=== EXTRAIT ===

L’actuelle polémique visant l’initiative du syndicat Sud Education 93 d’organiser un stage intitulé « Au croisement des oppressions – Où en est-on de l’antiracisme à l’école ? », transforme cette importante et légitime question en champ de bataille. Sommé par des entrepreneurs de polémique (LICRA, Comité laïcité république, Printemps républicain et Grand Orient de France, notamment) de se positionner, le ministre de l’Education, Jean-Michel Blanquer, a jugé via Twitter « le projet d’une réunion syndicale triant les membres sur la base de leur origine » « inconstitutionnel & inacceptable », et il a déclaré vouloir porter plainte en « diffamation » contre le syndicat pour avoir parlé de « racisme d’Etat ». Fondée sur une manipulation de l’information, cette mise en polémique a pour objet de chercher à régenter ce qu’il faut dire et penser en France du racisme et de l’antiracisme à l’école… au mépris des savoirs sociaux comme des connaissances sociologiques du phénomène.
Une stratégie de répétition
Pour comprendre les ressorts de cette mise en polémique, il faut bien sûr accorder une attention à ce qui se dit et se joue dans le cas d’espèce, mais il faut en même temps la resituer comme épisode dans une vaste série qui se répète et s’accélère. Si l’école a quasi de tous temps été la cible et l’objet de polémiques, tant le rôle social qu’on lui prête est source d’enjeux politiques, la série spécifique de polémiques dont l’actualité fait partie prend corps au début des années 2000. Lorsque la Droite revient au pouvoir, elle utilise les ressources étatiques au profit d’une entreprise politique qui instrumentalise les « valeurs de la République » (dont la laïcité, promue pour la cause en « valeur ») avec pour cible l’islam et les musulmans. Notons aussi qu’elle crée, peu de temps après, en 2007, un Ministère de l’immigration et de l’identité nationale, analysé par divers chercheurs comme relevant d’un racisme ou une xénophobie d’Etat. A l’école, l’intensité de la stratégie ciblant l’islam culmine entre 2003 et 2005, avec l’interdiction du « voile » (loi du 15 mars 2004), et avec un discours officiel du ministère sur « la menace communautariste » (discours qui redéfinit alors le racisme comme un problème supposé « d’affrontement communautaire » entre élèves, à l’aune de la seconde Intifada en Palestine).

=== LA LISTE ===

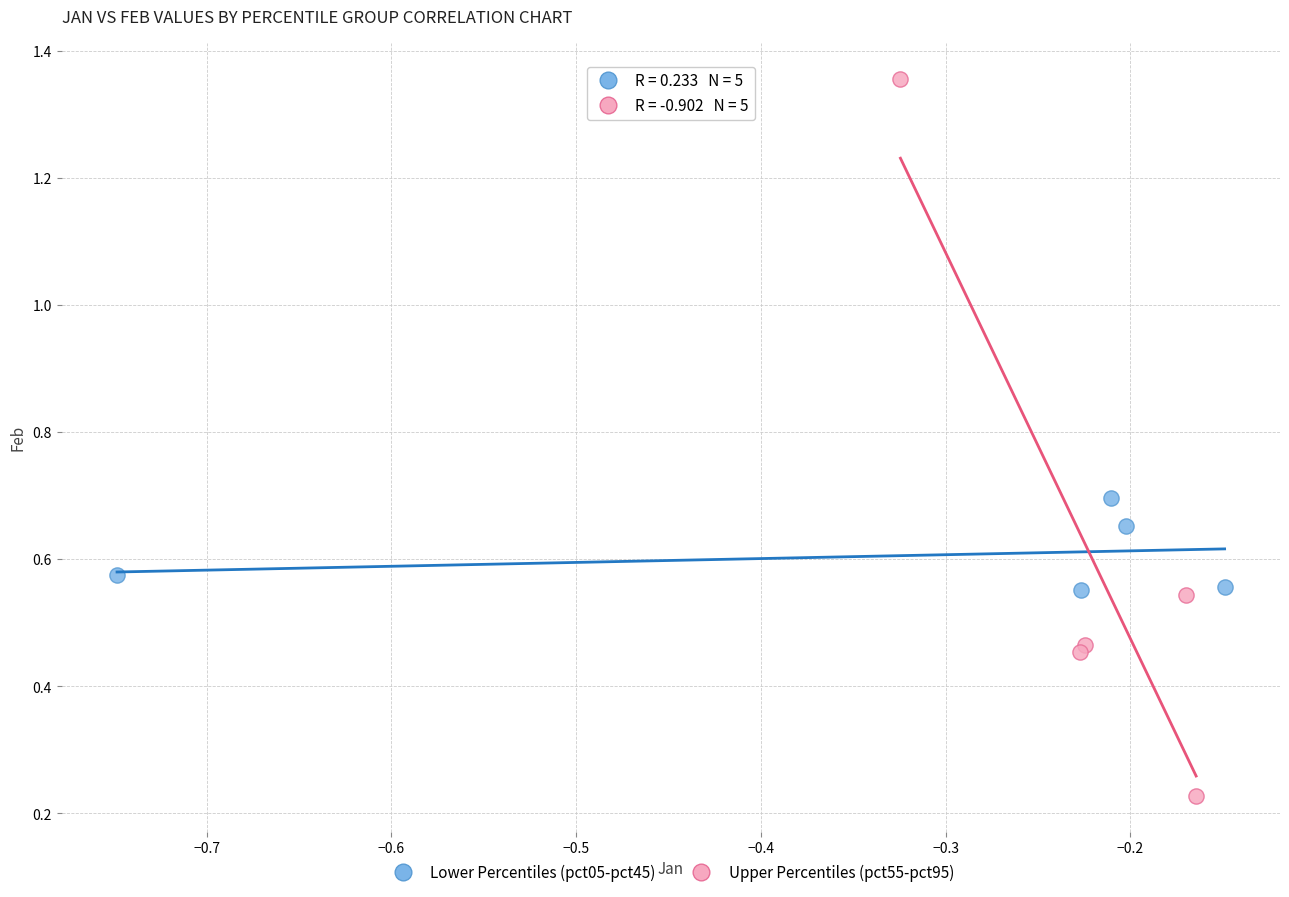

What are all the series names shown in the legend?

Lower Percentiles (pct05-pct45), Upper Percentiles (pct55-pct95)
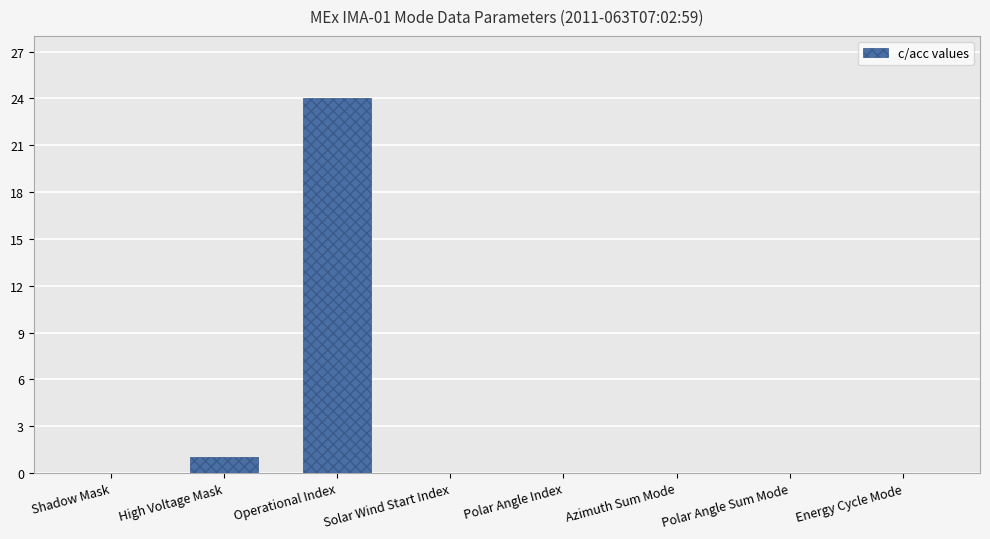

What is the maximum value shown in the chart?

24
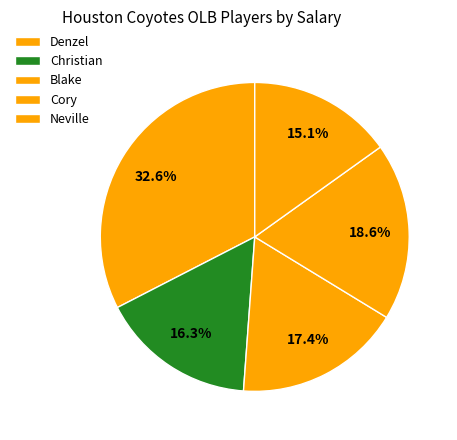

Rank the categories by value from lowest to highest.

Neville, Christian, Blake, Cory, Denzel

===

CONSIGNE 1 -
Répondez aux questions suivantes à partir de l'extrait :
(a) Quel est l'intitulé du stage organisé par le syndicat Sud Education 93 ?
(b) En quelle année a été créé le Ministère de l'immigration et de l'identité nationale ?
(c) De quelle date est la loi interdisant le « voile » ?
CONSIGNE 2 -
Repérez dans la liste chaque ligne qui contient la chaîne « value » et recopiez-la. La casse compte.

RÉPONSE 1 -
(a) « Au croisement des oppressions – Où en est-on de l’antiracisme à l’école ? »
(b) En 2007.
(c) Du 15 mars 2004.

RÉPONSE 2 -
What is the maximum value shown in the chart?
Rank the categories by value from lowest to highest.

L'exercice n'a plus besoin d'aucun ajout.